### Description of the task
List the lines of this listing that hold the word "gigs".

### Extracted material
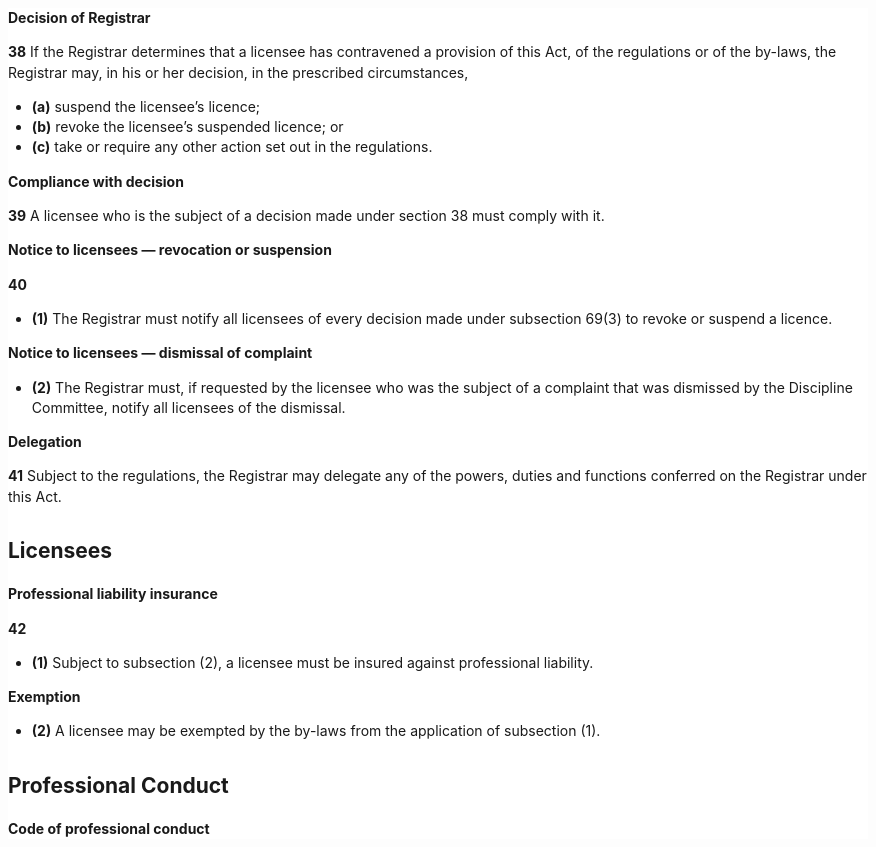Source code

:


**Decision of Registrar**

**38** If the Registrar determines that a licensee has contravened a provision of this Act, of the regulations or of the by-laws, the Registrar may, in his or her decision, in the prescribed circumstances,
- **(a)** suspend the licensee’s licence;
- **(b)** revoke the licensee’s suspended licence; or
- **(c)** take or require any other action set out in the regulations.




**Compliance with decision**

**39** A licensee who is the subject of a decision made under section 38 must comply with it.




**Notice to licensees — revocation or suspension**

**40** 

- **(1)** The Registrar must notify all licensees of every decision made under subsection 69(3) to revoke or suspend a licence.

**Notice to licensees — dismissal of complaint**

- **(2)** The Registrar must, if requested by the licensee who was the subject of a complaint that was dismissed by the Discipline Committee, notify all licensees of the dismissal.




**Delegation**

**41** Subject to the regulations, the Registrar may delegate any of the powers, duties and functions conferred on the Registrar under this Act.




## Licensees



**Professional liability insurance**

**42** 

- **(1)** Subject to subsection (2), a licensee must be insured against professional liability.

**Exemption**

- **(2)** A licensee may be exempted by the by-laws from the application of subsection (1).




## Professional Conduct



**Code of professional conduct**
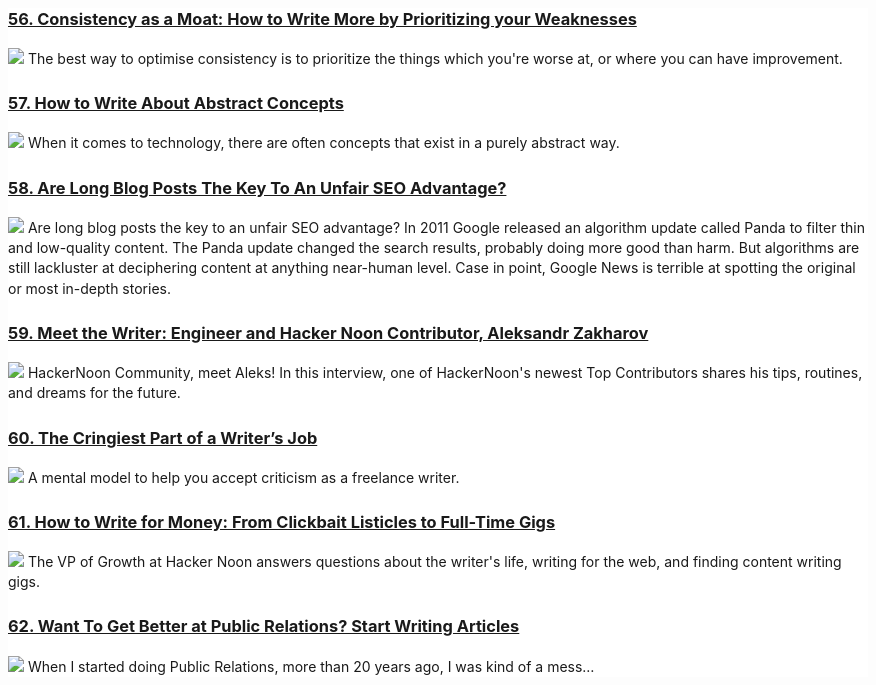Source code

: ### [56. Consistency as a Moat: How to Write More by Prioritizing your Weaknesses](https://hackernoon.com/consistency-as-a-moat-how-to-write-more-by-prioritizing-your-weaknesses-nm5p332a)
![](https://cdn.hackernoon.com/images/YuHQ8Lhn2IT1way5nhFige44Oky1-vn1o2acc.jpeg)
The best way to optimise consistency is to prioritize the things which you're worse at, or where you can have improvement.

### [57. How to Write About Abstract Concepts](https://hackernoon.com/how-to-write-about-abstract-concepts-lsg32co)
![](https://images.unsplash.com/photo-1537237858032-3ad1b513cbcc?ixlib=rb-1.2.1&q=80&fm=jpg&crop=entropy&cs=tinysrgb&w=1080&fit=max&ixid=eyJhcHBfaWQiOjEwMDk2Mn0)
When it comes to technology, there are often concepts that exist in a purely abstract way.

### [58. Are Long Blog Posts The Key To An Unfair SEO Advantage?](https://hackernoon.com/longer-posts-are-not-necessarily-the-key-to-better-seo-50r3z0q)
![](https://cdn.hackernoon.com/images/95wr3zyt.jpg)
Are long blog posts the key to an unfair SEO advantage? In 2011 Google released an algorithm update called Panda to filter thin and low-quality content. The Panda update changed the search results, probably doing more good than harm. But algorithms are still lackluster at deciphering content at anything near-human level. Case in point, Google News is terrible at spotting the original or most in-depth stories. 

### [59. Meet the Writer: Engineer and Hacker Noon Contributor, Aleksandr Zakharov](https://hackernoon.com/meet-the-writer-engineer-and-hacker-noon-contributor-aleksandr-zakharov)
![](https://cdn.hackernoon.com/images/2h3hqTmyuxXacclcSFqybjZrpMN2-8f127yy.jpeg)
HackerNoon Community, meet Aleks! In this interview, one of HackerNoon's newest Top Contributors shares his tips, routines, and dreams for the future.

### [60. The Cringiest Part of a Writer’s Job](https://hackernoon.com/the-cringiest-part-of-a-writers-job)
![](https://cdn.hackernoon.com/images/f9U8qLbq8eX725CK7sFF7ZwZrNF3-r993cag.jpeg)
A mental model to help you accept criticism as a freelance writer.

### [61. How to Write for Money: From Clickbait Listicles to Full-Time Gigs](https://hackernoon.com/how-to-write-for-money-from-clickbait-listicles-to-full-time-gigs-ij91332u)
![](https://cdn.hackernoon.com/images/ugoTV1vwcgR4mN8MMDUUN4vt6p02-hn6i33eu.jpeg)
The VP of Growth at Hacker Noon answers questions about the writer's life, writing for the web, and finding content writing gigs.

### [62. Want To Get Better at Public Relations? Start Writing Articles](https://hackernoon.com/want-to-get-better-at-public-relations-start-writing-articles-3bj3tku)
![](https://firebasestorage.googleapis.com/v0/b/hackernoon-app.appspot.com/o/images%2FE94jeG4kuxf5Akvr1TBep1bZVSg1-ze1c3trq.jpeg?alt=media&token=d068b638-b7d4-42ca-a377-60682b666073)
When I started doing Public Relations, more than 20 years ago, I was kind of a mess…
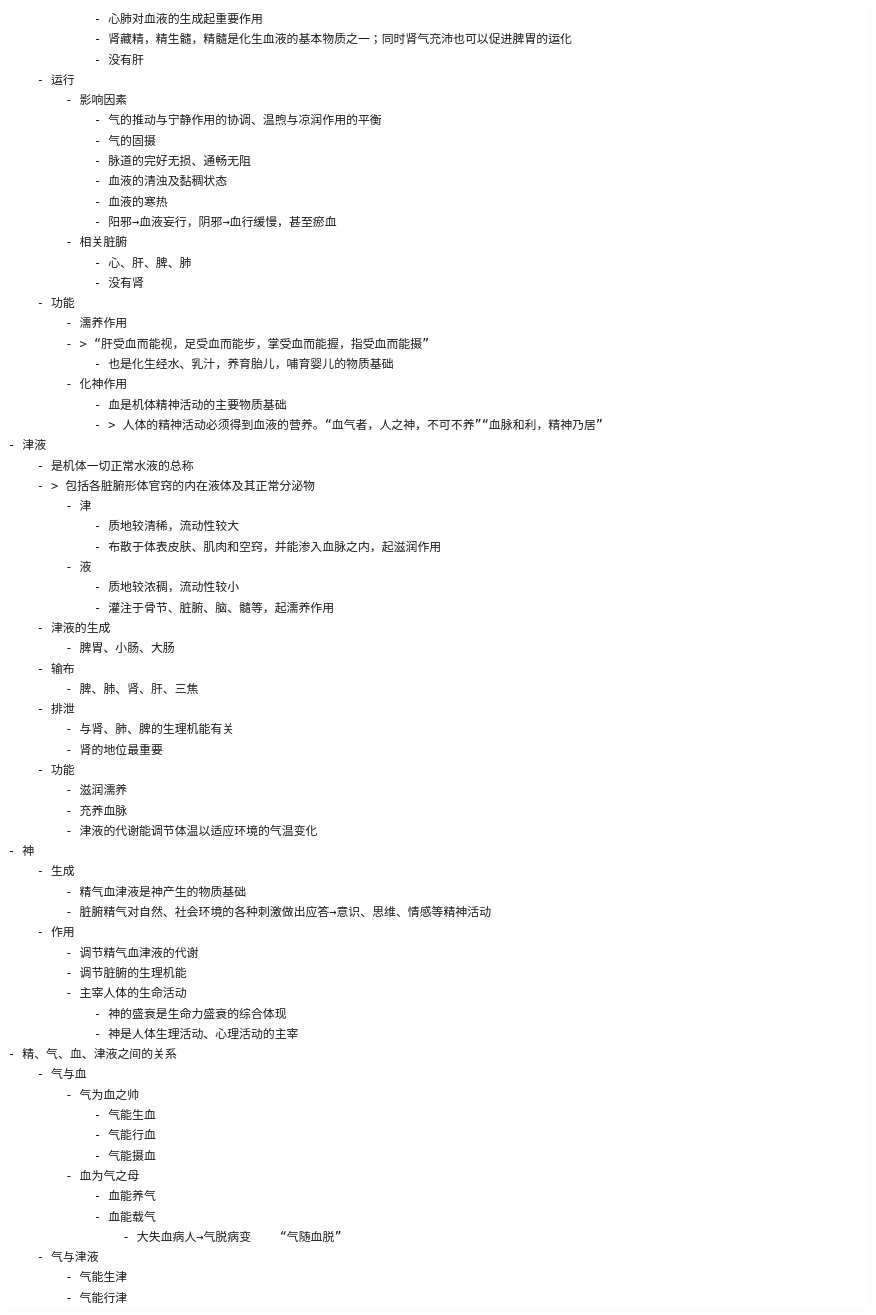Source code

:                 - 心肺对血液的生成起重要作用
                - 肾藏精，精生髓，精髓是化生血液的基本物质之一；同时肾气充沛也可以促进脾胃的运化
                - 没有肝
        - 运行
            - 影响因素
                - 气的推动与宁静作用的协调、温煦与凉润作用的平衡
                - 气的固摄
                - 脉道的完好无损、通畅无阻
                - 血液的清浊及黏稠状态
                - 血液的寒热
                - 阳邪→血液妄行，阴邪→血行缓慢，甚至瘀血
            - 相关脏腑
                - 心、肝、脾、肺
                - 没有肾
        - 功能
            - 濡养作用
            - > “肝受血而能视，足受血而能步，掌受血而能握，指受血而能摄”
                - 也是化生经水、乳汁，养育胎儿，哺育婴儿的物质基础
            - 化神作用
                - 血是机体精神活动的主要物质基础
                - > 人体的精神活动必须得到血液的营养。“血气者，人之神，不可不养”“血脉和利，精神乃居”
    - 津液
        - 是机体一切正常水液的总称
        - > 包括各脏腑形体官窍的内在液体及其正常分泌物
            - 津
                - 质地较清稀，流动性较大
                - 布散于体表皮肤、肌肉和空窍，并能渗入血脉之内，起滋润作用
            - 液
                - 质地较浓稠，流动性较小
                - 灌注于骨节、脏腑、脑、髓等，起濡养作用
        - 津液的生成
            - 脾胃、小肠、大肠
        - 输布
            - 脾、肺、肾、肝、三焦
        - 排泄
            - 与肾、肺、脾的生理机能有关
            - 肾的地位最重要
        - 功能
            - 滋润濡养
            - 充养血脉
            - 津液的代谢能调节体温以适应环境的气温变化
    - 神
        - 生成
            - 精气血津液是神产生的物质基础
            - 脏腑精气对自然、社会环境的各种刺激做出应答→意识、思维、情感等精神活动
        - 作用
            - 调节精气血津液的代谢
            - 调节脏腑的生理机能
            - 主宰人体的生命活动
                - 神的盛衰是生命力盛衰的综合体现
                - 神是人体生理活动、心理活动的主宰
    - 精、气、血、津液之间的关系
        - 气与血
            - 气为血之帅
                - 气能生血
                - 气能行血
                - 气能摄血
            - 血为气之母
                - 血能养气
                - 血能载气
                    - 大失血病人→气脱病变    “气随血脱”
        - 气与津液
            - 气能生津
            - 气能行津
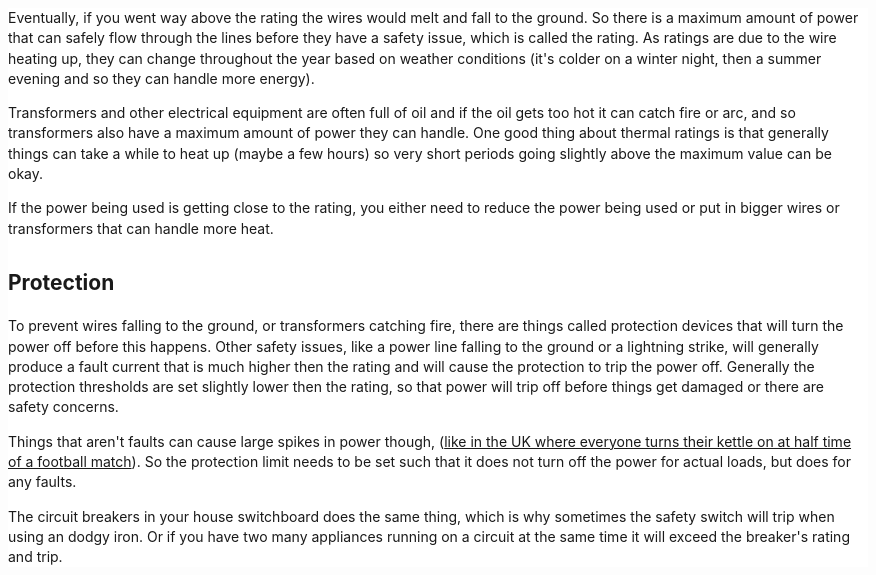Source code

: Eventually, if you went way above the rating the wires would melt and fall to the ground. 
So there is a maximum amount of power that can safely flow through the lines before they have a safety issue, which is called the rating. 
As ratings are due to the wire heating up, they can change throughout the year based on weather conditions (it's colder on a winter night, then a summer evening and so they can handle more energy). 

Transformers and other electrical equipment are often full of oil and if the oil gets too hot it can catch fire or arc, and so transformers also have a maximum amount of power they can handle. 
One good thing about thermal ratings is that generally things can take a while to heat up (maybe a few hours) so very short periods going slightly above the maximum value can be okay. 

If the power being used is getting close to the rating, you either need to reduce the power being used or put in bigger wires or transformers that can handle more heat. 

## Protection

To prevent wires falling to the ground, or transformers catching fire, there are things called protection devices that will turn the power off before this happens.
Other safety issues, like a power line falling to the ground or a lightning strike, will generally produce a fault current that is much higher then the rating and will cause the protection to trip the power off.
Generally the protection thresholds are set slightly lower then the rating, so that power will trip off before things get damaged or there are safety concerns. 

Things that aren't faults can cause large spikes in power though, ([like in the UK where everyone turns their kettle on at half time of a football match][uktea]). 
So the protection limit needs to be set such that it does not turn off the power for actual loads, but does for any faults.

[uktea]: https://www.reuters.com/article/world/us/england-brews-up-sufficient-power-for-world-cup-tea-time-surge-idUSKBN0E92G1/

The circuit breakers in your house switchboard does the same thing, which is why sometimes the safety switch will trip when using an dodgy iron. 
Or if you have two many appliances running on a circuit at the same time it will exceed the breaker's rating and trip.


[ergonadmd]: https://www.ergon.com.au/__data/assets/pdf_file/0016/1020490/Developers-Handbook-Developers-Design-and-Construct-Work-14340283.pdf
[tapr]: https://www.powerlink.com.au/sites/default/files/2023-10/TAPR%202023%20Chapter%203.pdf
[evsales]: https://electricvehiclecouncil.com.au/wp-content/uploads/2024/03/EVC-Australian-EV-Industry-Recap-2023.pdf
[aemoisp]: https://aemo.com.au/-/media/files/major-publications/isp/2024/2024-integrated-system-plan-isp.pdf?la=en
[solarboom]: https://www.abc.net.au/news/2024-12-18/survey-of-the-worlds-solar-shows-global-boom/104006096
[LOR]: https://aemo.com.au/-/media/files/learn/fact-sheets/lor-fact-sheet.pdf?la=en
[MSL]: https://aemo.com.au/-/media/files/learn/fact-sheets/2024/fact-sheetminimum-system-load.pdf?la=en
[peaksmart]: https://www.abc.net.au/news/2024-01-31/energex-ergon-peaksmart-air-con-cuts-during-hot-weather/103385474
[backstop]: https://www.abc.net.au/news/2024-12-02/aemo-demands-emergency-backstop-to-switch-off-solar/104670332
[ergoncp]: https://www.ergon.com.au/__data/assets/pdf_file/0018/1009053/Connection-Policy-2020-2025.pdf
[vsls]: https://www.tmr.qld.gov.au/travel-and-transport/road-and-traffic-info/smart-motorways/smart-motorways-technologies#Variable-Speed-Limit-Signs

### Exercise response
### [61. How to Write for Money: From Clickbait Listicles to Full-Time Gigs](https://hackernoon.com/how-to-write-for-money-from-clickbait-listicles-to-full-time-gigs-ij91332u)
The VP of Growth at Hacker Noon answers questions about the writer's life, writing for the web, and finding content writing gigs.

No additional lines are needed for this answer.